Probability
Table of Contents
1 Basic conceptions
1.1 Terms
- experiment
Every probabilistic model involves an underlying process, called the experiment.
- sample space
The set of all possible outcomes is called the sample space of the experiment, denoted by \(\Omega\).
- event
A subset of the sample space, that is, a collection of possible outcomes is called an event.
- observation
The outcome of each event is called observation.
1.2 Set
A set is a collection of objects, which are the elements of the set.
- countable \(S=\{x_1, x_2, \cdots\}\)
- uncountable \(S=\{x|x\ satisfies\ P\}\)
ex: \[\{k|k/2\ is\ integer\}\] \[\{x|0\le x\le 1\}\]
- complement
The complement of a set S, with respect to the universe \(\Omega\), is the set \(\{x\in\Omega|x\notin S\}\) of all elements of \(\Omega\) that do not belong to S, and is denoted by \(S^c\). Note that \(\Omega^c = \emptyset\).
- union
\[S\cup T = \{x|x\in S\ or\ x\in T\}\] \[\bigcup_{n=1}^{\infty} = S_1\cup S_2 \cup \cdots = \{x|x\in S_n\ for\ some\ n\}\]
- intersection
\[S\cap T = \{x|x\in S\ and\ x\in T\}\] \[\bigcap_{n=1}^{\infty} = S_1\cap S_2 \cap \cdots = \{x|x\in S_n\ for\ all\ n\}\]
- difference
\[S\setminus T=S\cap T^c\] \[S\setminus T=S\setminus (S\cap T)\]
- scalar set
The set of scalars (real numbers) is denoted by \(\Re\), The two-dimensional plane is denoted by \(\Re_2\)

########

What you will do:
Write what comes next in the probability notes above, picking up after the line on scalars and the two-dimensional plane.

Dataset excerpt:
########

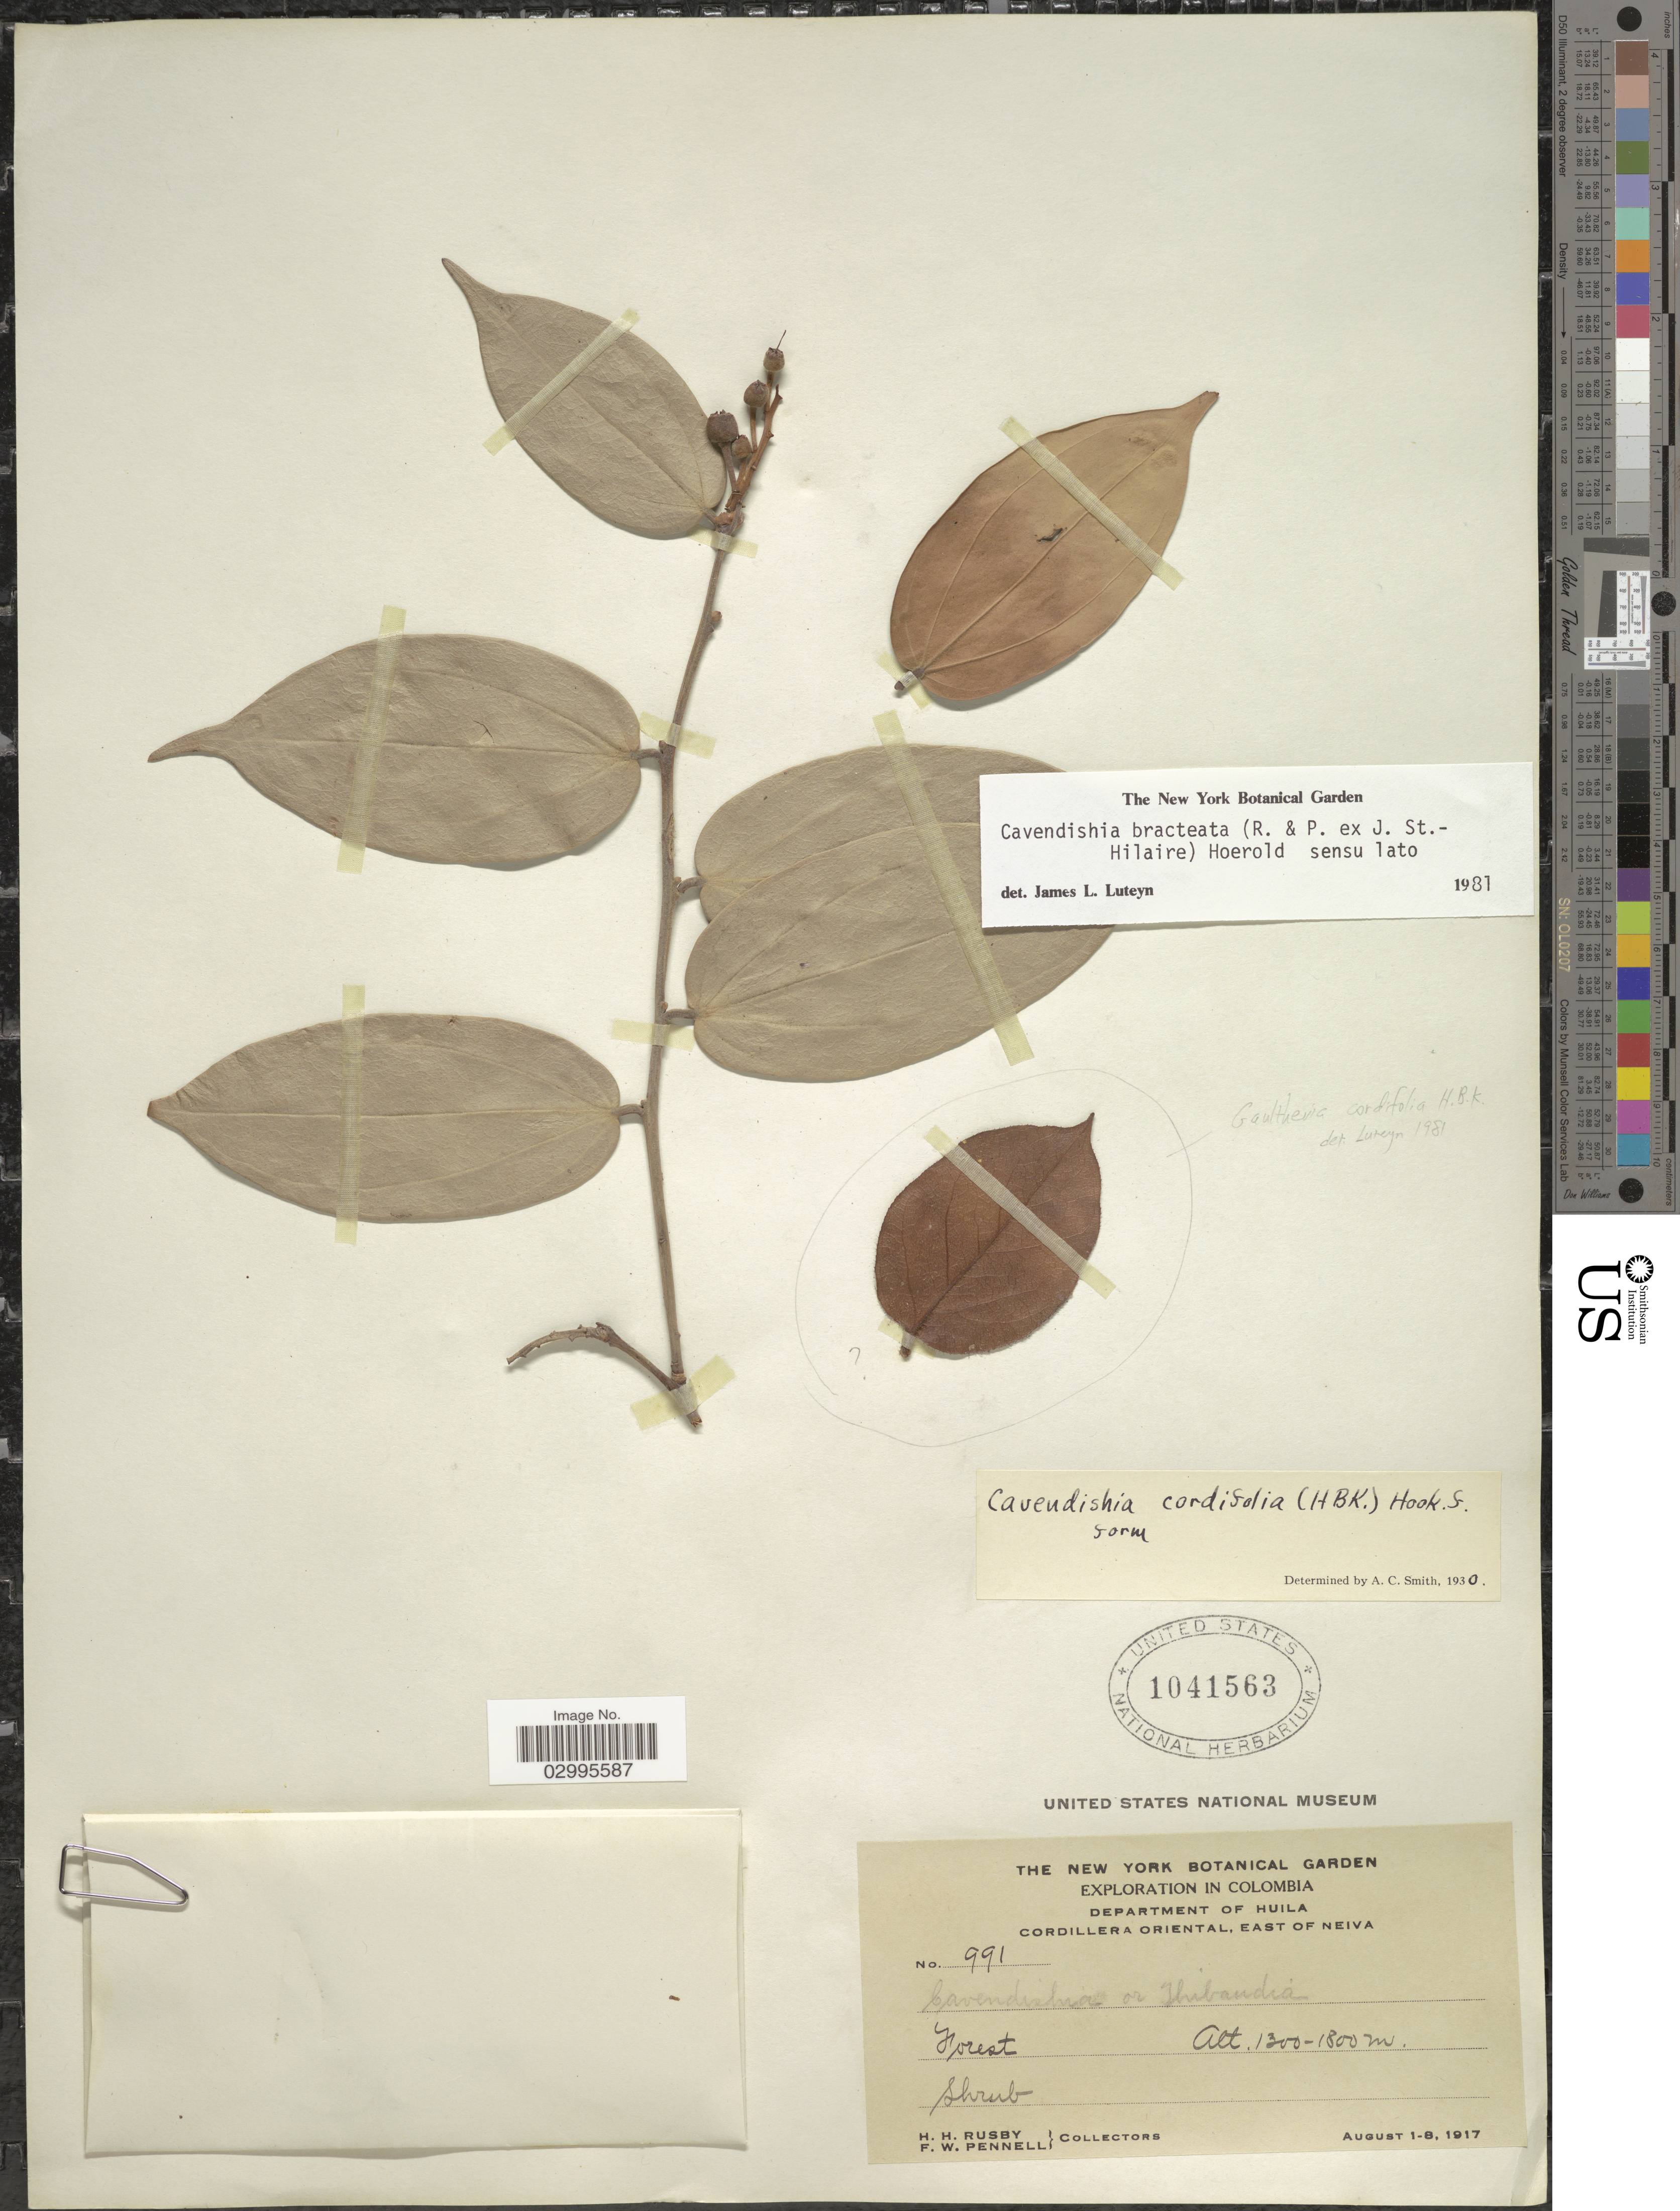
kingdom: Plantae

########

Answer for this exercise:
- algebra of set
- Commutative
\[S\cap T=T\cap S\] \[S\cup T=T\cup S\]
- Associative
\[S\cap(T\cap U)=(S\cap T)\cap U\] \[S\cup(T\cup U)=(S\cup T)\cup U\]
- Distributive
\[S\cap(T\cup U)=(S\cap T)\cup(S\cap U)\] \[S\cup(T\cap U)=(S\cup T)\cap(S\cup U)\]
- de Morgan’s laws:
\[(\bigcup_n S_n)^c=\bigcap_n S_n^c\] \[(\bigcap_n S_n)^c=\bigcup_n S_n^c\]
- others
\[(S^c)^c=S\] \[S\cap S^c=\emptyset\] \[S\cup\Omega=\Omega\] \[S\cap\Omega=S\] \[(S\setminus T)\cup T = S\cup T\]
- Commutative
1.3 Axioms
- Nonnegativity
For every event A, \[P(A) \ge 0\]
- Normalization
The probability of the entire sample space \(\omega\) is equal to 1. \[P(\Omega) = 1\]
- Additivity
If A and B are two disjoint events, then the probability of their union satisfies. \[P(A\cup B)=P(A)+P(B)\] or \(A_1, A_2, \cdots\) are disjoint events, \[P(\bigcup_{i=1}^n A_i) = \sum_{i=1}^n P(A_i)\]
1.4 Consequences
- The probability of the empty set
\[1=P(\Omega)=P(\Omega\cup\emptyset)=P(\Omega)+P(\emptyset)=1+P(\emptyset)\] \[\therefore P(\emptyset)=0\]
- Monotonicity
If \(A\subseteq B\), then \(P(A)\le P(B)\)
- Addition law
\[P(A\cup B)=P(A)+P(B)-P(A\cap B)\]
- others
- \(P(A\cup B)\le P(A)+P(B)\) (addition law & axioms 1)
- \(P(A\cup B\cup C) = P(A) + P(A^c\cap B) + P(A^c\cap B^c\cap C)\) (axioms 3)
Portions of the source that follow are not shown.